## PEDIDO A
Reescreva de forma mais concisa o parágrafo do excerto que começa por "A formação do", mantendo os factos principais.

## EXCERTO
"""

Uma aventura nas Caraíbas


A formação do "cenourinha" como treinador do futebol começou em Inglaterra. Por recomendação de Bobby Robson, Villas-Boas viajou para o centro de Lilleshall,
onde tirou o primeiro de vários cursos. Depois, em 1997, prosseguiu os estudos na Federação Escocesa de Futebol (FEF). "Era um estudante devoto", conta
Jim Fleeting, director do departamento de formação da FEF, que se recorda de um rapaz "desejoso por aprender".


Ao mesmo tempo que aprendia na Escócia os fundamentos teóricos da missão de treinador e que fazia alguns estágios em Inglaterra (nomeadamente no Ipswich),
André também colaborava nos treinos das escolas do FC Porto. Bobby Robson, mais uma vez, foi importante para abrir portas ao jovem aspirante, mas Ilídio
Vale sublinha que "não foi por favor" que Villas-Boas conseguiu um lugar: "Vimos que ele tinha qualidades."

"""

## REGISTOS DE ORIGEM

"""

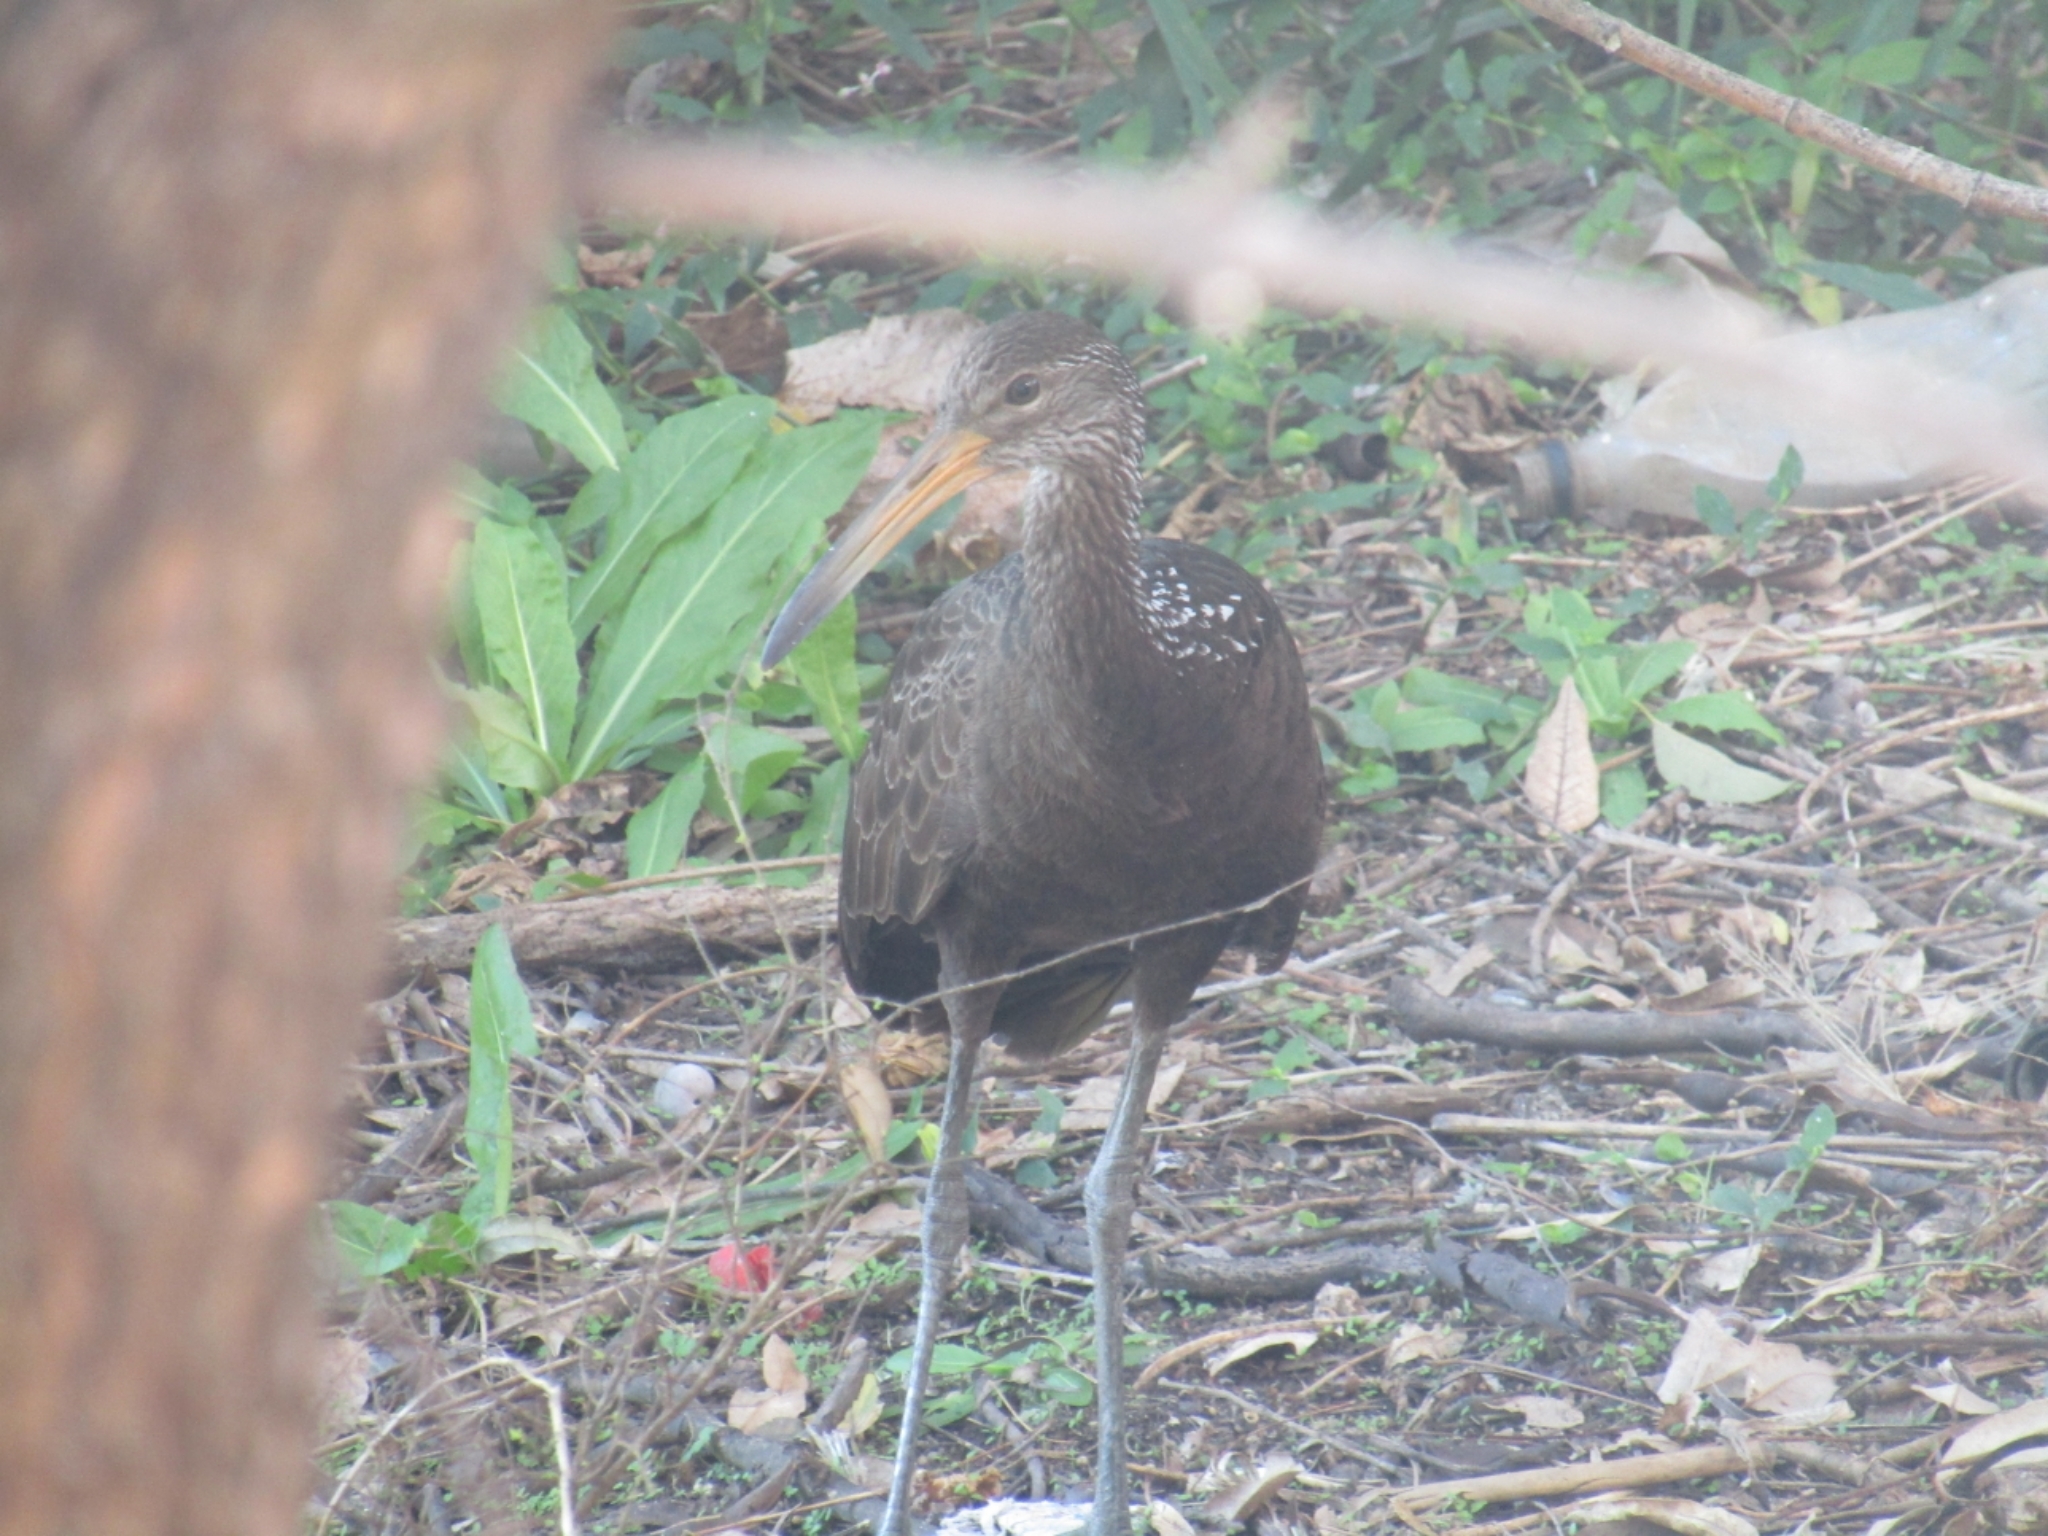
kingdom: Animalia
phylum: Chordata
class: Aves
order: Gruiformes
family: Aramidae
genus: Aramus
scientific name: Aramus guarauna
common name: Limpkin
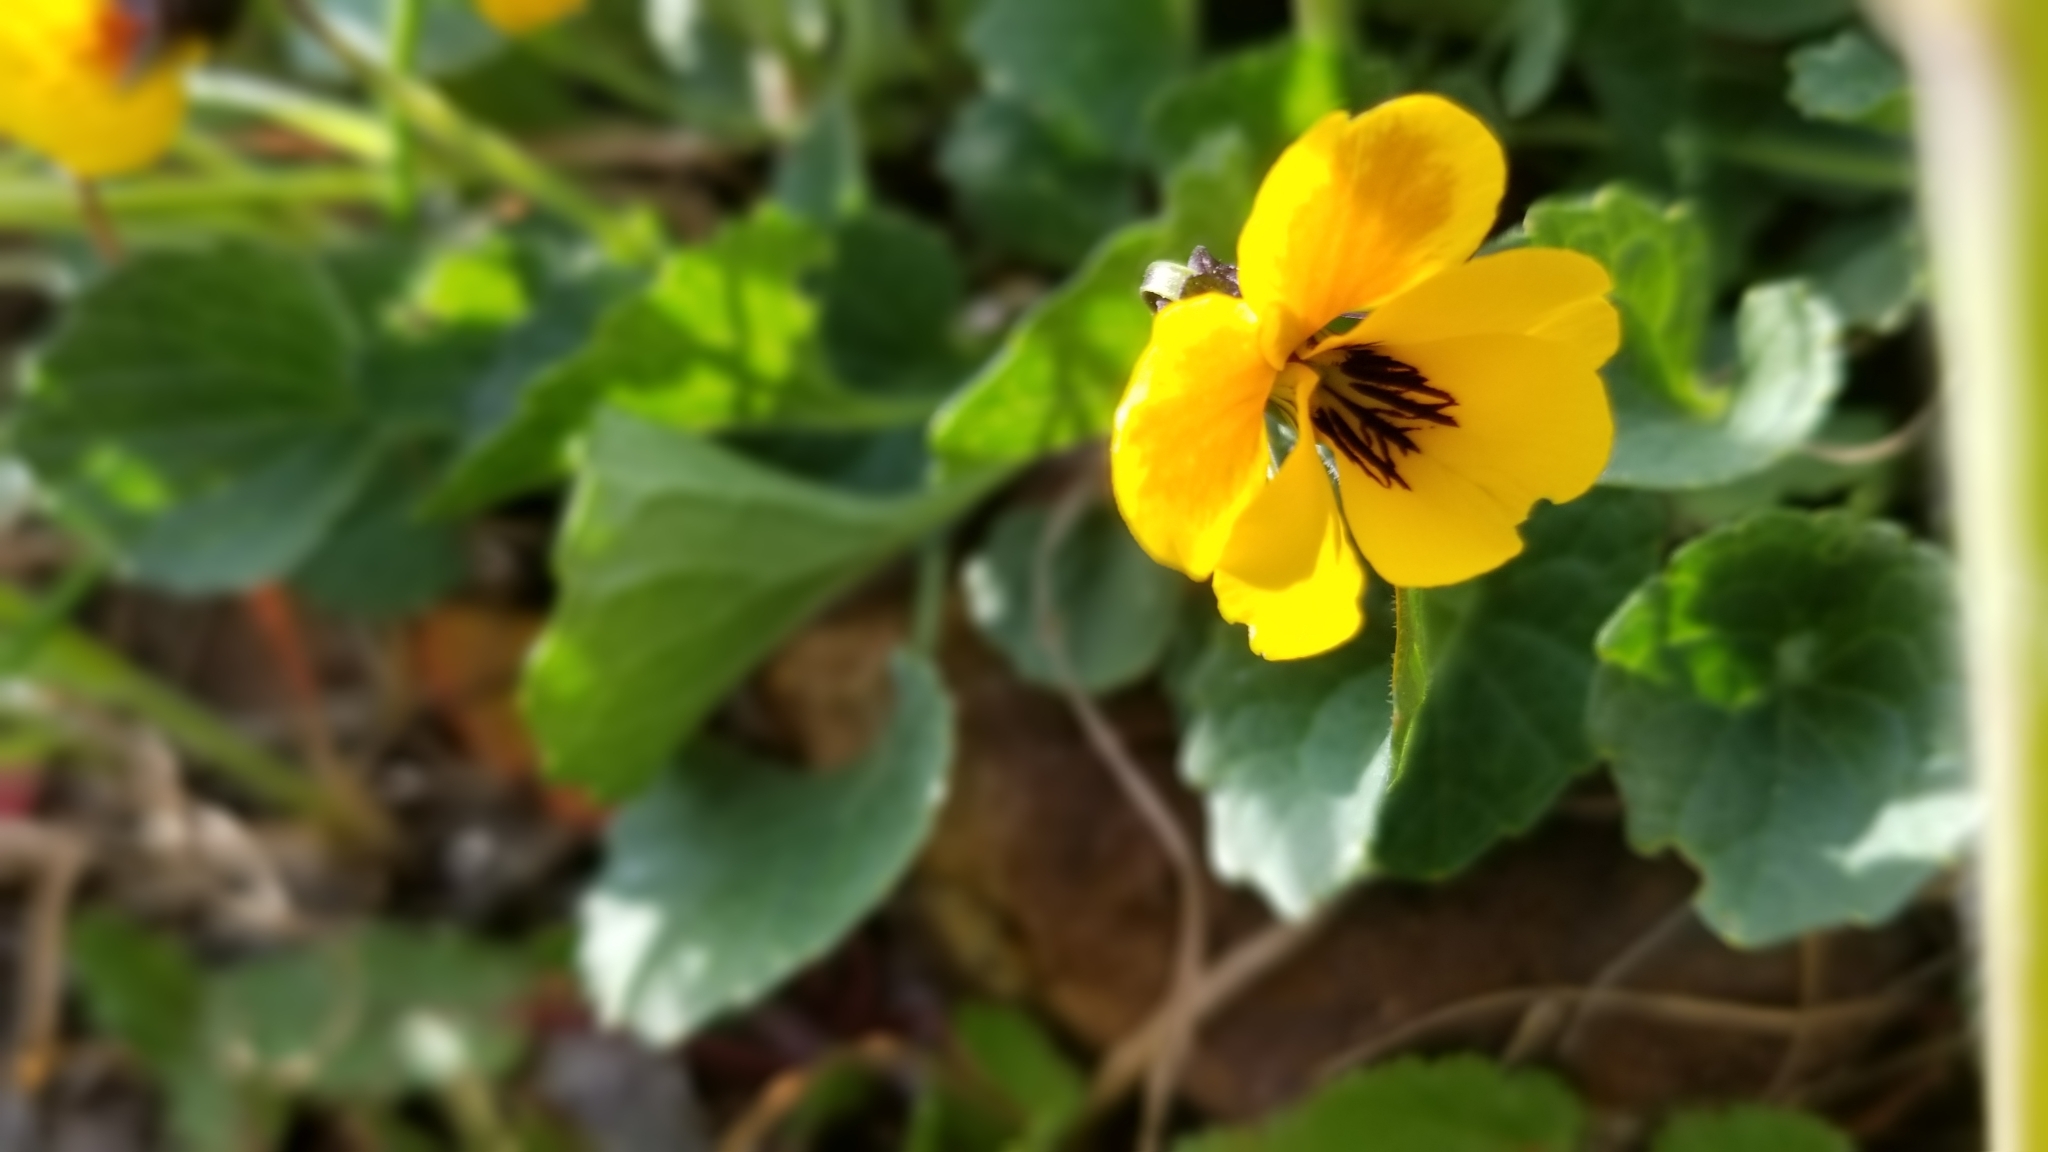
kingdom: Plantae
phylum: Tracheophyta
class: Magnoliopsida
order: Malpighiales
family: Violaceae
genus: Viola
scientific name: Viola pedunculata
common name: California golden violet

"""

## PEDIDO B
Nos registos, substitua "common name" por "vernacular name", começando na linha que contém "scientific name: Aramus guarauna" e terminando no fim dos registos, e reproduza só essas linhas, sem as imagens.

## RESULTADO CORRETO A
Por recomendação de Bobby Robson, Villas-Boas iniciou em Inglaterra a formação como treinador, no centro de Lilleshall, onde fez o primeiro de vários cursos. Em 1997 prosseguiu os estudos na Federação Escocesa de Futebol (FEF). Jim Fleeting, director do departamento de formação da FEF, recorda-o como um estudante devoto e desejoso por aprender.

## RESULTADO CORRETO B
scientific name: Aramus guarauna
vernacular name: Limpkin
kingdom: Plantae
phylum: Tracheophyta
class: Magnoliopsida
order: Malpighiales
family: Violaceae
genus: Viola
scientific name: Viola pedunculata
vernacular name: California golden violet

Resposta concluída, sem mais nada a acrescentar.